What once was a potential brake on authoritarian overreach has become, in many cases, a willing participant.
This is not a partisan talking point. It’s a structural crisis. When the courts are no longer seen as neutral arbiters—but rather as partisan enablers—the very idea of judicial legitimacy collapses. Americans are losing faith in the Court not because they disagree with its rulings, but because the process of seating its members has become indistinguishable from partisan warfare. And worse: because the Court now plays an active role in insulating authoritarian politics from accountability.
It didn’t have to be this way. But Democrats were consistently behind the curve—slow to recognize the stakes, slow to act, and far too trusting of a process that had already been hijacked. While Republicans treated the courts as the ultimate political prize, Democrats treated them as an afterthought. While one side built a pipeline, the other hoped for good faith.
Confirmation Bias tells that story in painful detail.
And the problem isn’t going away. As Hulse writes, “The most recently wronged party steps it up a notch as soon as the occasion arises.” That’s not prophecy; it’s a diagnosis of where we are. If Democrats retake the Senate and White House, they’ll face enormous pressure to retaliate—perhaps by expanding the Court, instituting term limits, or ignoring Senate traditions altogether. And they’ll be justified. But they’ll also be reinforcing the same cycle of institutional collapse. The old rules are gone. And no one—not even those in power—know what replaces them.

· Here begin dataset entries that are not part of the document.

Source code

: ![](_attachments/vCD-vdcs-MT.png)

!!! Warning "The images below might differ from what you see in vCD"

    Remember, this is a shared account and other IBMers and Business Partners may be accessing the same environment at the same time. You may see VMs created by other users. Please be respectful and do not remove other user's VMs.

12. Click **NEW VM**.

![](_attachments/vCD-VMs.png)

So where do we go from here?
There are no easy answers. Structural reform may be necessary—term limits, depoliticized vetting, reimagining the role of the Court itself. But none of that will matter unless both parties accept one hard truth: the system is broken not just because of what the other side did. It’s broken because everyone has contributed to the collapse, and no one wants to take responsibility.
Everyone believes they were wronged. And they’re right.
But no one wants to admit they’ve done wrong themselves.
That’s not just a confirmation problem. It’s a country problem.
“Merrick Garland was a moderate”
There was nothing moderate about Garland as proven by his tenure as Attorney General.
From article: “It’s about power—and how the fight for control of the Supreme Court has become a grim symbol of democratic decay. It tells the story of how both parties, over decades, abandoned institutional norms, replaced shared rules with tactical advantage, and turned the judiciary into a prize to be captured.”
That’s for sure. Of course, the reason for this is because legislative processes are so corrupt. You want a right to abortion? Congress could make it an explicit right, if it wasn’t so screwed up in the first place.
You want Chinese nationals to stop “birth tourism”? Congress could also remove birthright citizenship, if it was inclined to do so.
You want the Federal government to stop selling off public lands? Again, Congress could do so, if it was so inclined. (But again, Democrats sometimes support that, as well.)